Thursday, August 29, 2013

Commodity vs Specialty

When exporting, most inquiries go nowhere.  There are several reasons for this, but suffice it to say maybe one in ten becomes an order.  Now, it would not surprise me if the percentages are different with a commodity item, but even within commodity items there are speciality versions, and organic flax seed, say, would be one, vs. plain old flax seed.

So there is a strategic question a small farmer has to sort out...  are you in the commodity biz where the price and terms are largely dictated to you, or in the specialty business where you drive the deals?  (and you very well may decide "both" at which point you have two channels to manage: bulk and MOQ FOB.)
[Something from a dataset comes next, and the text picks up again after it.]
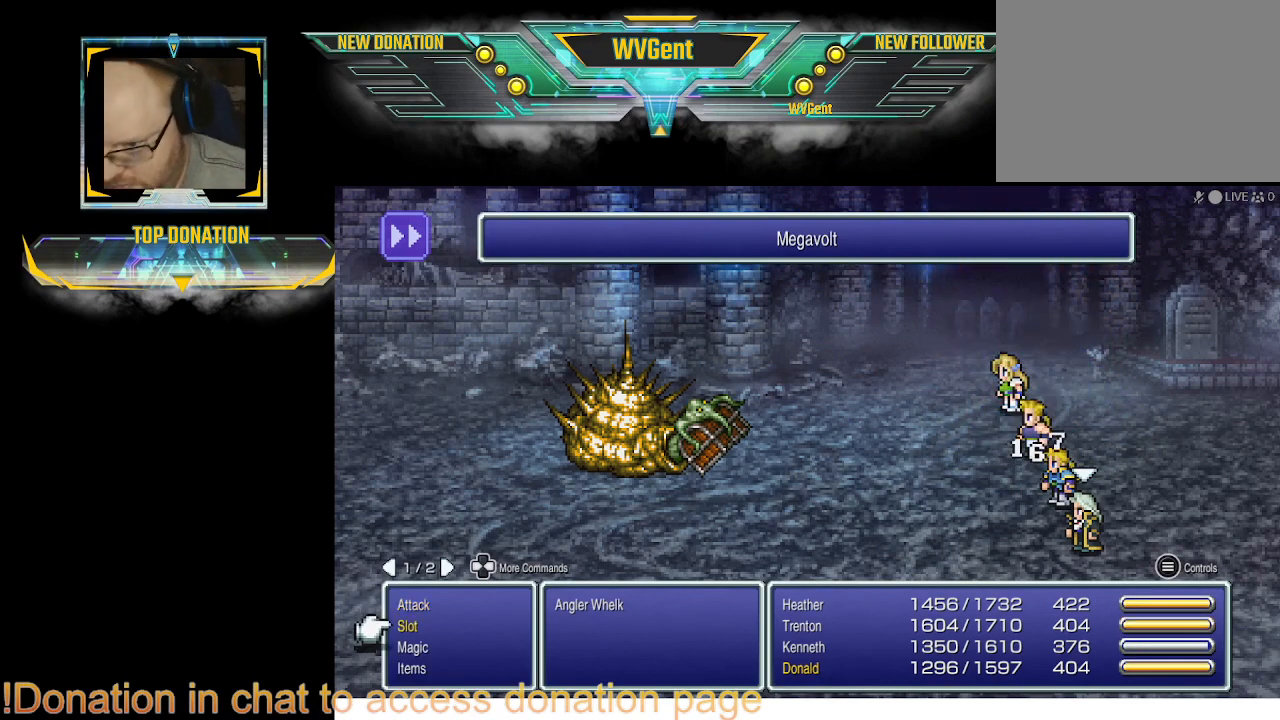
{"buttons": [], "left_stick": "center", "right_stick": "center", "events": []}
I'd argue if "both" you sell bulk from the field.  If anyone is a legitimate consumer of a 20' of flax seed, then they have the sophistication to connect with your FF and get the seed into the totes (or whatever) right off the field (or wherever big buyers usually take delivery) and off to Kota Kinabalu....  that is a sort of MOQ FOB style...  the bigger the risk, the less you do....  not C&F Kota Kinabalu, but "Ex my field,  Abdulla..."  And of course prepay...

And then of course you can do standard MOQ FOB to the specialty market....

Small businesses do not have the economies of scale and resources and time to support all of the business out there.  They have beautiful product, and plenty of people would like it without paying for it.  In int'l trade it is easy enough to get it without paying for it, and that is why some people rip off others in int'l trade rather than robbing banks.  It's safer.

Small business/farmers have to accept that not all potential is workable.  Business is mostly no, or "yes, on my terms."   You have the beautiful product that others can make money off.  For them to do so, they must pay you first.  If they can't, then they were never your customer.

Prepayment beats any fraud... so the time spent asking the questions and processing answers is unnecessary.... The challenge in exporting is to not get to where you must stop farming in order to process all of the information one could process associated with exporting.  You will end up with no seed and no customers...  I exaggerate to make my point, but it is a common initiative -killer, all of the processing for nothing.  With MOQFOB you don't have to worry about what you see...  you manage only the exceptions...

Now, I absolutely hate talking about scammers because they are not that common...  it is just that it takes only one 20' of seed gone or one payment held up and the business is not so charming, and you personally feel very bad.  The way you avoid them is structurally...

1. Protect your time - take it or leave it offers

Clarity

Simplicity

2. Protect your relationship with the freight forwarder

Rarity - only take solid leads to the FF

3. Protect your crops/revenue.

Prepay


The MOQ FOB assures all of the above for the small farmer, whether bulk or specialty.

A tip: Scammers spend a lot of time asking questions and telling you about themselves.  Your list above reads like a scammers talking points (not you as the scammer, but the buyer as scammer... I mean to say you are inviting them to overwhelm you with info... which tires you out, you drop defenses, etc...)

Yes, there is small business international trade to be done for farmers, but the direction is the opposite of what people expect.  If going international, you do less than in your domestic markets, not more.